[Stored data entries]
○ ○ ○ ○ ○

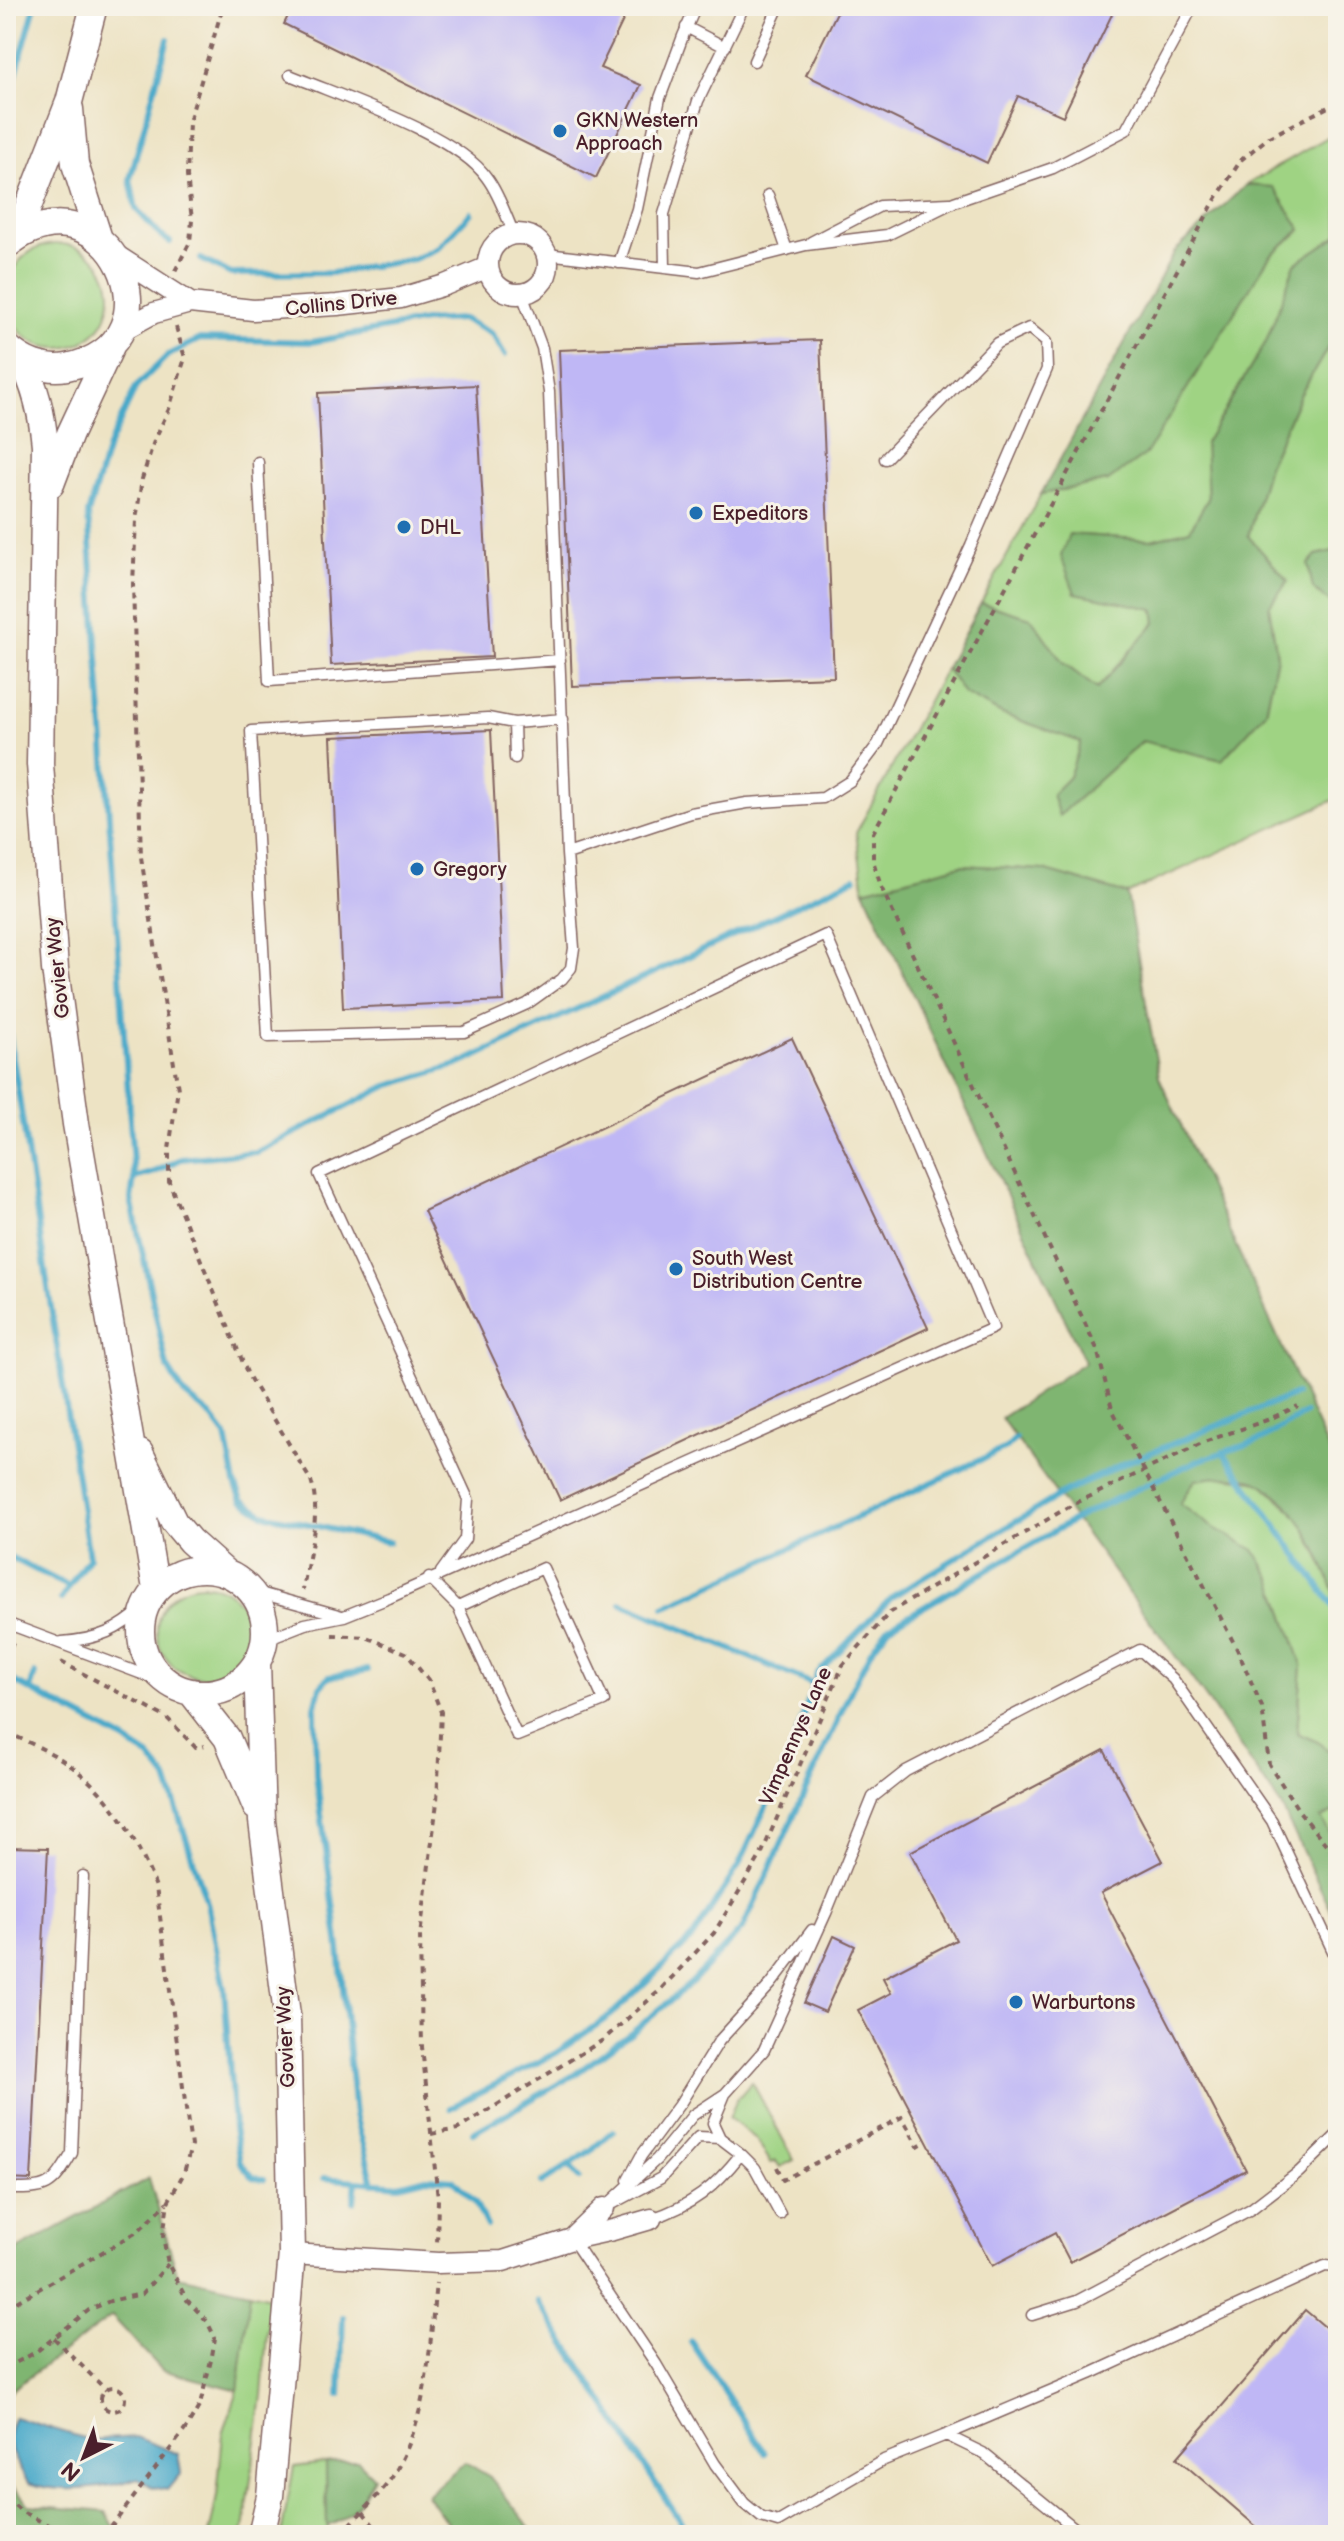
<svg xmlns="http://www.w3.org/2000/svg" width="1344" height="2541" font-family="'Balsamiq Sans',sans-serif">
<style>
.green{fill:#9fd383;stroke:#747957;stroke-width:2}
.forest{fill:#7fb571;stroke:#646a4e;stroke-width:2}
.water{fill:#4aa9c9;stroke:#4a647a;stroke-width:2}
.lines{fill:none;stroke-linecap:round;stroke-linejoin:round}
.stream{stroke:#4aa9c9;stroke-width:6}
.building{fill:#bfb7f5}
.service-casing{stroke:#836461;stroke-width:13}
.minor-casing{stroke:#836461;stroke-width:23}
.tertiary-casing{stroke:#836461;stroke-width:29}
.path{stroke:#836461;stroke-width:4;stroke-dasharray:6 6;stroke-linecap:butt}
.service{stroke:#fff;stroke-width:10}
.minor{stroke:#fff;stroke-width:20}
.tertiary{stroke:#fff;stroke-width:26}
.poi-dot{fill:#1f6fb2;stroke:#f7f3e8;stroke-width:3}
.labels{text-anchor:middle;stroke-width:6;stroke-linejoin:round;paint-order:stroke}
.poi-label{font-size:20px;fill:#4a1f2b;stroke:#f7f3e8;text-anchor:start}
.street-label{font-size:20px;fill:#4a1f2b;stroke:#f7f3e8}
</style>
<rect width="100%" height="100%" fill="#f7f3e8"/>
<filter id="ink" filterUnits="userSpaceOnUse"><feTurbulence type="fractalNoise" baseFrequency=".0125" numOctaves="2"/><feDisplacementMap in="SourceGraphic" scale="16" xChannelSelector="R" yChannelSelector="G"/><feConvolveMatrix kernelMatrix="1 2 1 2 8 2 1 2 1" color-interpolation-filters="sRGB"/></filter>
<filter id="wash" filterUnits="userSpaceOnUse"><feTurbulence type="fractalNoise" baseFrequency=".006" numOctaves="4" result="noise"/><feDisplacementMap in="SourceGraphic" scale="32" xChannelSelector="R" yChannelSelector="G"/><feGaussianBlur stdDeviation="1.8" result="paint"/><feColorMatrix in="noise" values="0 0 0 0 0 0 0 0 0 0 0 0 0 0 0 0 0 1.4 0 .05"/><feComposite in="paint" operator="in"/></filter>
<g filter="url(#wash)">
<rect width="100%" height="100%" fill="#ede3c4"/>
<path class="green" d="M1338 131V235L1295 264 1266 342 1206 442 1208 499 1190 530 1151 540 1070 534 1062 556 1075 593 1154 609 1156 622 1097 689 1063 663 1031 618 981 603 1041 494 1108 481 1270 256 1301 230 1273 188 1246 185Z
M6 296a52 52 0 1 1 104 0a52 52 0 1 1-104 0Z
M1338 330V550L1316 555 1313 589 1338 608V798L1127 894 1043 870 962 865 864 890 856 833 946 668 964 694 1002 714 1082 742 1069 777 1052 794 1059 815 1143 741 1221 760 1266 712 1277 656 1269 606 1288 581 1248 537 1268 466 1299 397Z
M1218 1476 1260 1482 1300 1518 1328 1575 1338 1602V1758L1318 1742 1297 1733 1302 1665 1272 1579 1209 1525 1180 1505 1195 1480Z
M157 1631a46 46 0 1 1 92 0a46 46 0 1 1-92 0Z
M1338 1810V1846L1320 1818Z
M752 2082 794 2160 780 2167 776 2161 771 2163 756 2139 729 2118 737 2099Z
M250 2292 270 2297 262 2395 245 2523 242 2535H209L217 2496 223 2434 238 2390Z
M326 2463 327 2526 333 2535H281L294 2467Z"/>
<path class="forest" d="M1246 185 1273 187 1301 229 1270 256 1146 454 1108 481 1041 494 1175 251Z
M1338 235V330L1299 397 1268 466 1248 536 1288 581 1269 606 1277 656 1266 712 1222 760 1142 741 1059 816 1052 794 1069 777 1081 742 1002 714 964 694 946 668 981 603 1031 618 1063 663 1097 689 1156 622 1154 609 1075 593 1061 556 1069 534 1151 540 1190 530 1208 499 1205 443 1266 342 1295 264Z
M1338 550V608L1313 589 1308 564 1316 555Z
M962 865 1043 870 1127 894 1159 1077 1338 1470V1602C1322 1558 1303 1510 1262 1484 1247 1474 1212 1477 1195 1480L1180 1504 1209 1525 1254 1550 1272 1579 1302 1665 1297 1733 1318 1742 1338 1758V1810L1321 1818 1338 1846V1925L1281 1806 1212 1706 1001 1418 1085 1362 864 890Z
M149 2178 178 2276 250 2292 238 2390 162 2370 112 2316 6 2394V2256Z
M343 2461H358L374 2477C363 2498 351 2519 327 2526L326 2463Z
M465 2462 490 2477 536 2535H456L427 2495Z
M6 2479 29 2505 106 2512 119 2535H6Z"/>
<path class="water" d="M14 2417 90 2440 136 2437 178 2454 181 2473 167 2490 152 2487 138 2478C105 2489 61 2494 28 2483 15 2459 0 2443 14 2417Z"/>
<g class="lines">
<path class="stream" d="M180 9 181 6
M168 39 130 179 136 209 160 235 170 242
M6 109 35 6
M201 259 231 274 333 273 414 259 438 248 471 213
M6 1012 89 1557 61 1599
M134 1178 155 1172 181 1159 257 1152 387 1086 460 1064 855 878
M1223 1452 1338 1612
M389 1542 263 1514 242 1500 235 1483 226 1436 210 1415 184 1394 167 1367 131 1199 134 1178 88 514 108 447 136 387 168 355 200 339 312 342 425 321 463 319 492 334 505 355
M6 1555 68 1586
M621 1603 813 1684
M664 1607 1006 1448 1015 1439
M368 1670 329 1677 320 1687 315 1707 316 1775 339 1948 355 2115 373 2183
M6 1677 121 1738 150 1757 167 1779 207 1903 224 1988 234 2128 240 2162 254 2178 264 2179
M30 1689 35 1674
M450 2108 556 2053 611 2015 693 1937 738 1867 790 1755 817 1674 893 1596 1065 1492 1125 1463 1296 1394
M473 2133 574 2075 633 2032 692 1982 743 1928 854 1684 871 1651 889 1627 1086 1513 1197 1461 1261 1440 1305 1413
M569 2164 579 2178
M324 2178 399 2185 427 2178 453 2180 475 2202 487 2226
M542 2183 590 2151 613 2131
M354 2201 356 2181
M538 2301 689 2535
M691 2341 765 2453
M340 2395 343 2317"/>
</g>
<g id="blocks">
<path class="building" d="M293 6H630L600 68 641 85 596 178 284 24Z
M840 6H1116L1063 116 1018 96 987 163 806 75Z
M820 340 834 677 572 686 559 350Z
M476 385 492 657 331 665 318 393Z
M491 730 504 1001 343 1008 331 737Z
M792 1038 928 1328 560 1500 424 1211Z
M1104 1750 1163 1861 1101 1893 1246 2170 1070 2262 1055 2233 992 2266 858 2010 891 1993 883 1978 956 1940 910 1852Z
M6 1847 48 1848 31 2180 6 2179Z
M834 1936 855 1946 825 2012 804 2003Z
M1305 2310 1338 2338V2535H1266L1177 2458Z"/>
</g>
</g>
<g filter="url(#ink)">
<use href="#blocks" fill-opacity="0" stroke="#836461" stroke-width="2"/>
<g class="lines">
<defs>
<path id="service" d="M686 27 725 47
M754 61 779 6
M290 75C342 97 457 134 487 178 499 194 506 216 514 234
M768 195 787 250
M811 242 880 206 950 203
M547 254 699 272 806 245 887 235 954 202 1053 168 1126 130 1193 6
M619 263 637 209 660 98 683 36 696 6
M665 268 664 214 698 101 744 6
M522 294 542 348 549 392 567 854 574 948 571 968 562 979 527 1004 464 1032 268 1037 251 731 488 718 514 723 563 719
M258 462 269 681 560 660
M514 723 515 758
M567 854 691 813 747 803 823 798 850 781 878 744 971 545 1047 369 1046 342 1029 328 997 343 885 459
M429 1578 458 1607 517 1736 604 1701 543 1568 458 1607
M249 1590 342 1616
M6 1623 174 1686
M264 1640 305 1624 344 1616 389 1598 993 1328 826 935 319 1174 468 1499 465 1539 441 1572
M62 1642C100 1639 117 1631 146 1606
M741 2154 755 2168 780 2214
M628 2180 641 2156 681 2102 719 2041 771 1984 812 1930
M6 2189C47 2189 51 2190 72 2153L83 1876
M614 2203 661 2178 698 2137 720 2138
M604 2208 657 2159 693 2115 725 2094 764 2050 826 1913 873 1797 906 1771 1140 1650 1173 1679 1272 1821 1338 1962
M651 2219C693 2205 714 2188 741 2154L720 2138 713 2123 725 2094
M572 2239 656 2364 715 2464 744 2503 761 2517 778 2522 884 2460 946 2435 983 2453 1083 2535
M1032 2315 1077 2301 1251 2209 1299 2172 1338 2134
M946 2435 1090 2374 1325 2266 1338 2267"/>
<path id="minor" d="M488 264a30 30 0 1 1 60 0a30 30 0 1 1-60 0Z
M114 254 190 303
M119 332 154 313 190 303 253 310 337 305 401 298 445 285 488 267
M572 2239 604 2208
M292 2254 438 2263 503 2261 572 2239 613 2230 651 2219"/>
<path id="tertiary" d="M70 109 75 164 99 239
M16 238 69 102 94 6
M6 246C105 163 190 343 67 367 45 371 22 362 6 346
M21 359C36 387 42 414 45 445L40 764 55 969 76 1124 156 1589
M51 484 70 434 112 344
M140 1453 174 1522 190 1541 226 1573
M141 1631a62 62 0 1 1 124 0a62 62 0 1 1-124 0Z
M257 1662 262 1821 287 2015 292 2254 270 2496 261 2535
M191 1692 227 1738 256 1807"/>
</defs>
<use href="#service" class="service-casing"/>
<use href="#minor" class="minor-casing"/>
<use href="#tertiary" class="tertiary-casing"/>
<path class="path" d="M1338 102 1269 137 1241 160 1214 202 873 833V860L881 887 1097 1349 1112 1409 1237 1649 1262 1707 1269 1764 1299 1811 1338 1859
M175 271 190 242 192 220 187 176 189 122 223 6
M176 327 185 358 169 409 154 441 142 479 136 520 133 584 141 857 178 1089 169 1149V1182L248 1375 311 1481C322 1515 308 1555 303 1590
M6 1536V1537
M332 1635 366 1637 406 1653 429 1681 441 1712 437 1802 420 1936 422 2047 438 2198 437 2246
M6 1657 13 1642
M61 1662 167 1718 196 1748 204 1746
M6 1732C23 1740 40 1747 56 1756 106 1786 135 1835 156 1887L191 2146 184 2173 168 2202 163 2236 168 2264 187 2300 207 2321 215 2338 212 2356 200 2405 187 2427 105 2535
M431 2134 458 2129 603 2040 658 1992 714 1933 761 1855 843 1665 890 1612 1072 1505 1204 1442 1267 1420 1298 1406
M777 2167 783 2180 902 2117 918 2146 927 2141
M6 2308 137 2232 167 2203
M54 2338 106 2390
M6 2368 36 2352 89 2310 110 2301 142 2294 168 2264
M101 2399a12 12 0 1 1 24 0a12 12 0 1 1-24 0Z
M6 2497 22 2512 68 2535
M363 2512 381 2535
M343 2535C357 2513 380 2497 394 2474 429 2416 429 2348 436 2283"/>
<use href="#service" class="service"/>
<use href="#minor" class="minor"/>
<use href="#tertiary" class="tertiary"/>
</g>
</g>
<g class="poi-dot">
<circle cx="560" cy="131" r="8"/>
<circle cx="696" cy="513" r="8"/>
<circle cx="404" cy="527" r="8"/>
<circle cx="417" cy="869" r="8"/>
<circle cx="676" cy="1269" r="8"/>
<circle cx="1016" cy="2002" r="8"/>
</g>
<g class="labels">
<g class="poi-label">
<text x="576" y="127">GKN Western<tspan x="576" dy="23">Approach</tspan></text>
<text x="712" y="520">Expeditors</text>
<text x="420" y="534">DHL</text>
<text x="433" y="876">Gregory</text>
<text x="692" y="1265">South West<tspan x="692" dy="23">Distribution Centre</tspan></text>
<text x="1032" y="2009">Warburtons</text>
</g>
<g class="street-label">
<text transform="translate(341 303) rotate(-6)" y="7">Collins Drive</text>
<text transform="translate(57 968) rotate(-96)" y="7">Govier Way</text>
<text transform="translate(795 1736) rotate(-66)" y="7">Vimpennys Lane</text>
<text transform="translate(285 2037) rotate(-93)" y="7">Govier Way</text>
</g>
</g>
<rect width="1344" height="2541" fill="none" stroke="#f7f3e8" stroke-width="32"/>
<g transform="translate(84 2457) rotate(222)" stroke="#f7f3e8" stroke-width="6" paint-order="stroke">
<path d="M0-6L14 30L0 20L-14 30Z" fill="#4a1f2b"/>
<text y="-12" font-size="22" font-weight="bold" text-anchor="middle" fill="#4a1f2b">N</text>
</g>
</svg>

○ ○ ○ ○ ○

* **Directions for this task**: Gather from the data above every line with the string "linejoin".

* **Expected answer**:
.lines{fill:none;stroke-linecap:round;stroke-linejoin:round}
.labels{text-anchor:middle;stroke-width:6;stroke-linejoin:round;paint-order:stroke}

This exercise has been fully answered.